Hill, 244 F.Supp.2d at 1325. Were we to award Hill the relief she seeks, we would
be retroactively determining that the FUSC originally levied by BellSouth, that was
filed with and approved by the FCC, was unreasonable. The fact that Hill
challenges BellSouth's representation of the FUSC––rather than the FUSC
itself––does not alter our analysis: “[a] regulated entity's alleged fraud does not
create a right to a reasonable rate that exists independently of agency action.”
Taffet, 967 F.2d at 1494-95. Thus, Hill's remaining two claims are also barred by
the nonjusticiability principle underlying the filed rate doctrine.

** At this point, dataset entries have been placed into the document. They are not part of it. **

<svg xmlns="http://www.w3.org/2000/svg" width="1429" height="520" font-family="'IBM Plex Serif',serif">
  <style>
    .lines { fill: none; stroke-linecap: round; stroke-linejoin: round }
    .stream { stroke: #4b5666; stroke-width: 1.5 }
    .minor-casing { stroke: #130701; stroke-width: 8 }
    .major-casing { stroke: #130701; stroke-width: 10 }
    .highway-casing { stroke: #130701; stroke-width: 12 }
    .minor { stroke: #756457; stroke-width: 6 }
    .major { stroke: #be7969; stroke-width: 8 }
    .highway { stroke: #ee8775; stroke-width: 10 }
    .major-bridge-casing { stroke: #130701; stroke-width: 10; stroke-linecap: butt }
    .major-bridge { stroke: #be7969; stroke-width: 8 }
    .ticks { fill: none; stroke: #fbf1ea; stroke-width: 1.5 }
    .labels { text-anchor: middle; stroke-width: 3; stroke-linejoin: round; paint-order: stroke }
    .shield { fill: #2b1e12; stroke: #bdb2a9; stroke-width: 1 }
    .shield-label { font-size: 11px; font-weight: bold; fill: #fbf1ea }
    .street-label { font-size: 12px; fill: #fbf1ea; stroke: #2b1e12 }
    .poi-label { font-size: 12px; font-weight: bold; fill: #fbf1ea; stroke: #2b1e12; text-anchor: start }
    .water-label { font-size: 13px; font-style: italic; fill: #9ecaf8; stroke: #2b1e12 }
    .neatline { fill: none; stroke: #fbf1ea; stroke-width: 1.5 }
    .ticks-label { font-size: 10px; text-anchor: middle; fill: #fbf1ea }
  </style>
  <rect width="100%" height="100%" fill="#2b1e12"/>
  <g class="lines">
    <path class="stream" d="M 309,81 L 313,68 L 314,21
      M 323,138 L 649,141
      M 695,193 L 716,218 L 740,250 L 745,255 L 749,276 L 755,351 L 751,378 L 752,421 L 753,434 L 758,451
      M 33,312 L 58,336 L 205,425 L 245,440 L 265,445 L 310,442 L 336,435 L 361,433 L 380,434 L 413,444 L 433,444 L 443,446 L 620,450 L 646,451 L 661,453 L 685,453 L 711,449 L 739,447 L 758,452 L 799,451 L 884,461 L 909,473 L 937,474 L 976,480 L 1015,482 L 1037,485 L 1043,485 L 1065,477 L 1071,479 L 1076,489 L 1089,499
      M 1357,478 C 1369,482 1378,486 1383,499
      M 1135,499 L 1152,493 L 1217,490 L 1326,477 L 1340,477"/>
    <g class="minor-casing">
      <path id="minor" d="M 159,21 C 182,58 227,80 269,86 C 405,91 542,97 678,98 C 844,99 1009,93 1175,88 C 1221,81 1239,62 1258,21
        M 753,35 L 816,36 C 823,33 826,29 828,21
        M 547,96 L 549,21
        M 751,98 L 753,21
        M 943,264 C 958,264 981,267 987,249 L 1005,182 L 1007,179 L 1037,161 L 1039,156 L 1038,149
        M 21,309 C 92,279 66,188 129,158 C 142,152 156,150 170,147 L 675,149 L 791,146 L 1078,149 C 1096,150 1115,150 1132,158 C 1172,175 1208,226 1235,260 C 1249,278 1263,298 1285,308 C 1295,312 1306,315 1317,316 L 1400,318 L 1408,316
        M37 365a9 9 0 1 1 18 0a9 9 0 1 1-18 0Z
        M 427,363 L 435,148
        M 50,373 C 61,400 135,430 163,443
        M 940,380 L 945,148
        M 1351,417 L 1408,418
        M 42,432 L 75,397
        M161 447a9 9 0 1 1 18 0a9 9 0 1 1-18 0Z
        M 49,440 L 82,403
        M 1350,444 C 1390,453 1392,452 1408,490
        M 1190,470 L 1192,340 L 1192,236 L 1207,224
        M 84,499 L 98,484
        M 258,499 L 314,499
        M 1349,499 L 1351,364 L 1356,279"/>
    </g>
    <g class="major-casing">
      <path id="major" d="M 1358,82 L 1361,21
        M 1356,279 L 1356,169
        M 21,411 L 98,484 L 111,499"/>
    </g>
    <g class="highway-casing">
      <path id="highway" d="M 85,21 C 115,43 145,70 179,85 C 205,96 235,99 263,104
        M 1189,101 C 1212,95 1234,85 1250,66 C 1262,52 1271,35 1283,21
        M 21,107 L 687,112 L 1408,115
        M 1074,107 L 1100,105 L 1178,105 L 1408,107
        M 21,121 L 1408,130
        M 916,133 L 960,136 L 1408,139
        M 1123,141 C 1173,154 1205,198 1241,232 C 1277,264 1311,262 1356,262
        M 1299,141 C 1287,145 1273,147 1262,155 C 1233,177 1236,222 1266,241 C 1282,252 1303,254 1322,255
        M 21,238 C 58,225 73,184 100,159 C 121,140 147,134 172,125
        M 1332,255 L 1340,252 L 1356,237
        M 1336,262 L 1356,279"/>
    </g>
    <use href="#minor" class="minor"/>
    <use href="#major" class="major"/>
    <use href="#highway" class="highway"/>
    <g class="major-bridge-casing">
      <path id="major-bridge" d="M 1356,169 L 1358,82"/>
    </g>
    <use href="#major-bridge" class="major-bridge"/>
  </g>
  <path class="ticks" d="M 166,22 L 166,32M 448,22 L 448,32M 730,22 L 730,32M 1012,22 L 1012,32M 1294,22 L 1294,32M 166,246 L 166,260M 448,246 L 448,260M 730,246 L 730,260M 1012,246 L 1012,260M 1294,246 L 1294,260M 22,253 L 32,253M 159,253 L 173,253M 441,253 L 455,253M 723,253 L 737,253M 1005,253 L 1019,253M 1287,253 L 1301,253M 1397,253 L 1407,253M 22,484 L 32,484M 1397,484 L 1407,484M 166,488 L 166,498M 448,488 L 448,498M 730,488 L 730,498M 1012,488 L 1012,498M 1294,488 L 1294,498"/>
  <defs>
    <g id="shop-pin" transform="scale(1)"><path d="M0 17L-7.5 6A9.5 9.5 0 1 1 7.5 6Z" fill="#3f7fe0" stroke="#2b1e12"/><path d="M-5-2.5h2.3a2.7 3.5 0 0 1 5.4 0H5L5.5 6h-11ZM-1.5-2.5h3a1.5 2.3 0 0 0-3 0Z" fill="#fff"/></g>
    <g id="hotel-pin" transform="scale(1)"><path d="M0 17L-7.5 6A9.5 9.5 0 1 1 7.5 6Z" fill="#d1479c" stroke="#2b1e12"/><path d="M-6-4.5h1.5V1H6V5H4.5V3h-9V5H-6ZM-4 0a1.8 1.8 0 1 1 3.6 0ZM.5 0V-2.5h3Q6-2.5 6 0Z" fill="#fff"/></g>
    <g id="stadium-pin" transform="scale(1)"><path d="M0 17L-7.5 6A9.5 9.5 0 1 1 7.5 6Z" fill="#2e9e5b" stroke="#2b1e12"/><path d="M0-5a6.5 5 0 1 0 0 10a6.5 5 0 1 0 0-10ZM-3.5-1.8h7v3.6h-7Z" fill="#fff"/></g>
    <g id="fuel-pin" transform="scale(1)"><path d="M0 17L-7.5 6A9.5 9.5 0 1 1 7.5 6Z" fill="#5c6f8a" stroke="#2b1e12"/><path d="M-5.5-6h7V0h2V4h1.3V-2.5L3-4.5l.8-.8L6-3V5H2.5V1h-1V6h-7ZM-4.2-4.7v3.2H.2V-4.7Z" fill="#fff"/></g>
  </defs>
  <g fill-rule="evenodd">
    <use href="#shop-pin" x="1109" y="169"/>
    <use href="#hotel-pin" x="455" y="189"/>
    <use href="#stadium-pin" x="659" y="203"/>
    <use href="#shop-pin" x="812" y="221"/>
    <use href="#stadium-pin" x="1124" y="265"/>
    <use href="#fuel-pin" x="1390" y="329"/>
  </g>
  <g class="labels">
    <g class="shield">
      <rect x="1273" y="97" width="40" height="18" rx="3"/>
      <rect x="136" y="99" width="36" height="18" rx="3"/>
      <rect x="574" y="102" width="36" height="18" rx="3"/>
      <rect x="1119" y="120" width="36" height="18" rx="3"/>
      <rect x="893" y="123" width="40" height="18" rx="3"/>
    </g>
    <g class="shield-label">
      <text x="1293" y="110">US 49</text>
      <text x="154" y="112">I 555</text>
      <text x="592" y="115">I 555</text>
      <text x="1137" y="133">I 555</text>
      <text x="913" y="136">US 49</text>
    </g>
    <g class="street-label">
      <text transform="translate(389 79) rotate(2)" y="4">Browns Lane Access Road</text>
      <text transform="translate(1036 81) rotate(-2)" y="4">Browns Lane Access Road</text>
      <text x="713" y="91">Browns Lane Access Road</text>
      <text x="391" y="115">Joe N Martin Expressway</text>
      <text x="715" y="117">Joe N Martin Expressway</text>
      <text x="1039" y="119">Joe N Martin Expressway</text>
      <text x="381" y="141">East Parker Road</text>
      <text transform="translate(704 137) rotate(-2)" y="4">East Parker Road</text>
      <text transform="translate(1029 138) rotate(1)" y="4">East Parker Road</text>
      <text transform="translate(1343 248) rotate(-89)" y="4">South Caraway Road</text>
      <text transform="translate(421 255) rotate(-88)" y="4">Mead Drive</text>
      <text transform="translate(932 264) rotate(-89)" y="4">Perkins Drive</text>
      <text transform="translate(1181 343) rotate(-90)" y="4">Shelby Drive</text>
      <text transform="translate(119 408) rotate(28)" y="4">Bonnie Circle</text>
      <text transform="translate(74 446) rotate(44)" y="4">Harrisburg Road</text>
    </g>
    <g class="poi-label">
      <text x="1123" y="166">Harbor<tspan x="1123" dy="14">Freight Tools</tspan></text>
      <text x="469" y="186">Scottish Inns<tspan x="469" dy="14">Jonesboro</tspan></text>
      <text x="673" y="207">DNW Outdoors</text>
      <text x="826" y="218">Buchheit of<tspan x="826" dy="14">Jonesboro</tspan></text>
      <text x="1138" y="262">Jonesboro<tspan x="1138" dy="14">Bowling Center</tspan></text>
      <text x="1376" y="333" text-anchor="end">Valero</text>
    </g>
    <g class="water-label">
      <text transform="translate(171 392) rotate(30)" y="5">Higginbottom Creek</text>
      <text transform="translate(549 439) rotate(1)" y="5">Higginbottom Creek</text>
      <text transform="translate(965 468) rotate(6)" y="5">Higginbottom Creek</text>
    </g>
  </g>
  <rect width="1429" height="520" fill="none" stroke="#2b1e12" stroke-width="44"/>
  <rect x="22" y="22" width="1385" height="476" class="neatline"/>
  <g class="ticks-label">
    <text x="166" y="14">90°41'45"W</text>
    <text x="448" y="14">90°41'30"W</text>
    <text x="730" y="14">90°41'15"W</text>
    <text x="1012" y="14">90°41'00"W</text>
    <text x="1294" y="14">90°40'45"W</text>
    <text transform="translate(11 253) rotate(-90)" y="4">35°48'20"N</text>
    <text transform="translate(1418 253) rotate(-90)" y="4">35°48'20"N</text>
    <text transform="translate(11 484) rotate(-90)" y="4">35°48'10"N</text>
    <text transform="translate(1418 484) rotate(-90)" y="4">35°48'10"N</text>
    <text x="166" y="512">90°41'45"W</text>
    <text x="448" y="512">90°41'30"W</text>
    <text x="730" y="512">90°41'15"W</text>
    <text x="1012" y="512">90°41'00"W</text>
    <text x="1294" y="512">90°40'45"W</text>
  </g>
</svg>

We therefore hold that Hill's two remaining claims implicate the filed rate
doctrine because she seeks purely monetary damages as relief. Thus, these two
claims raise substantial questions of federal law, and federal question jurisdiction
should have attached. For that reason, the district court erred when it denied
BellSouth's motion to dismiss these claims and instead remanded them to their
state court of origin.
III. CONCLUSION
Because we find that the district court erred by refusing to allow federal
question jurisdiction for Hill's two remaining state-law causes of action, we
17
REVERSE the judgment of the district court denying BellSouth's motion to
dismiss these two claims. Accordingly, we REMAND this case with instructions
to grant BellSouth's motion to dismiss these claims as barred under the filed rate
doctrine.
18
EDMONDSON, Chief Judge, dissenting:
I would affirm the district court’s decision to remand to state court the
remaining claims. I think today’s court extends the judge-made filed-rate doctrine
too far: Congress intended not to remove from the states the power to prevent
deceptive trade practices along the lines alleged by Hill in her claims for violation
of the Georgia Unfair Trade Practices Act and for fraud and negligent
misrepresentation. Cf. AT&T v. Cent. Office Tel., Inc., 118 S.Ct. 1956, 1966-67
(1998) (Rehnquist, C. J. concurring) (stating, “The filed rate doctrine’s purpose is
to ensure that the filed rates are the exclusive source of the terms and conditions by
which the common carrier provides to its customers the services covered by the
tariff. It does not serve as a shield against all actions based in state law.”).